If restoring puffins took a single clear decision and decades of steady work, your personal AI practice can start with one small choice today. Here are two experiments you can run this week:
The 36-Minute Win Test
Pick a recurring task you dread, e.g. writing a social post, summarizing a meeting, drafting an email.
Time yourself doing it the way you normally would.
Then, ask AI to create a first draft you can refine. (Refine is the power word here. Always make your writing ultimately your writing.)
Compare the time saved and the quality of the end product.
The Alisha Helm Swap
Think of one place in your work where you’ve been running on autopilot because “that’s how it’s always been done.”
Hand that process to AI and see what happens when a completely different “captain” takes the wheel.
You don’t have to keep the change, but you might see a route you didn’t know existed.

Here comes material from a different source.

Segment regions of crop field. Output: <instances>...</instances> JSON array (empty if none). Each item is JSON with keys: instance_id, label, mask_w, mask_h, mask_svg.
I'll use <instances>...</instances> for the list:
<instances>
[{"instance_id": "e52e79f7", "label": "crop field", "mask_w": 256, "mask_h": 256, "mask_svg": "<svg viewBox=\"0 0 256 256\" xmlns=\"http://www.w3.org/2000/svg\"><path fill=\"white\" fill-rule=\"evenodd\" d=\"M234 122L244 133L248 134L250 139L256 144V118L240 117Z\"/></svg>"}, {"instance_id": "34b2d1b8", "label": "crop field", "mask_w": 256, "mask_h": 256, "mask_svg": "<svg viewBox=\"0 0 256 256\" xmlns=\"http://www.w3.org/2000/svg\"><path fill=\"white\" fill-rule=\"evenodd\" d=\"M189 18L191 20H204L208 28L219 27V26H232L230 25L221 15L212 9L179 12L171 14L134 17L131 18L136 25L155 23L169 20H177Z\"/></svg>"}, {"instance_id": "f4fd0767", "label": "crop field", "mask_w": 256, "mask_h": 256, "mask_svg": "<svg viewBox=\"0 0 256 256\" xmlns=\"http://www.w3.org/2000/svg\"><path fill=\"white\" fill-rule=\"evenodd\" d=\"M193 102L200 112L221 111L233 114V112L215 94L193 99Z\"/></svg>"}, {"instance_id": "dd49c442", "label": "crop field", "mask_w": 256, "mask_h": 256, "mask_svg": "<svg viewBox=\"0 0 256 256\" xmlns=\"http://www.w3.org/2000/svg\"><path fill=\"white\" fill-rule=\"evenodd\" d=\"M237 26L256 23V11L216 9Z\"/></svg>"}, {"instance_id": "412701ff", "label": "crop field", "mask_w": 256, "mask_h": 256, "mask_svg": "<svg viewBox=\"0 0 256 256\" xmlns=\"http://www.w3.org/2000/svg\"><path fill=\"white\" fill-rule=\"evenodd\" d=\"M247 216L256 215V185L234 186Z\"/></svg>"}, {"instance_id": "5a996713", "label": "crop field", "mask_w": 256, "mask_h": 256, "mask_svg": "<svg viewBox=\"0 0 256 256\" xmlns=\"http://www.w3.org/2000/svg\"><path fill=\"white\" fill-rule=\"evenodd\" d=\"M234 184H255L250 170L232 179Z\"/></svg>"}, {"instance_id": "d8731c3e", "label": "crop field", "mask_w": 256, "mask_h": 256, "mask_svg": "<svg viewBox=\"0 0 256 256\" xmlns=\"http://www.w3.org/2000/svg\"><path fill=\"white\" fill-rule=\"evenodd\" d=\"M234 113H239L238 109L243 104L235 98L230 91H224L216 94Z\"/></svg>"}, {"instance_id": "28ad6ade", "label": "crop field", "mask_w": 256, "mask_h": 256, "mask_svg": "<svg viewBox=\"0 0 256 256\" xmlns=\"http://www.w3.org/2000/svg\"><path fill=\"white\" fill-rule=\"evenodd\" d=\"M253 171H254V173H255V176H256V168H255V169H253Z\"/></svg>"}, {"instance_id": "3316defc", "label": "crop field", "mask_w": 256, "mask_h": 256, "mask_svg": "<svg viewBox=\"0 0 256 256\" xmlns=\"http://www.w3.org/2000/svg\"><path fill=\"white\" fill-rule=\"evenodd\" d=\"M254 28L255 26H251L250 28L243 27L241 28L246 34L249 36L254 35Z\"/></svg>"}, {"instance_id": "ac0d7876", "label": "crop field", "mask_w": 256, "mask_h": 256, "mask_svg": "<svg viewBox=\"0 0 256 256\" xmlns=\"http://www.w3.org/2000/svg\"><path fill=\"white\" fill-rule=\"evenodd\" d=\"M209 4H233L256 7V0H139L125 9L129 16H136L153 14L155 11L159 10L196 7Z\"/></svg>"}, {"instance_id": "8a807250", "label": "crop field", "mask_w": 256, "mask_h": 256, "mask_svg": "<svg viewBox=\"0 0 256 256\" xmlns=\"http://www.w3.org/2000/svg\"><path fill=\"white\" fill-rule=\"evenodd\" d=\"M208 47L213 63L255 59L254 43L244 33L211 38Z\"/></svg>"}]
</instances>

Small, deliberate choices shift outcomes. You don’t need to overhaul your entire workflow. Just give yourself one clear win you can measure.
Seeing puffins bobbing on the Atlantic in a boat captained by a young woman who didn’t fit the stereotype reinforced yet again something I’ve believed for a long time: change is possible, and it’s often better than what came before.
I don’t believe in going back. Time only moves one way. Looking back can offer clues, but the work is in deciding where to steer next.
Alisha has her wheel. I have my AI sessions. You have your version of both, something you can use on purpose to create better outcomes than the default. The only question is whether you’ll take the helm.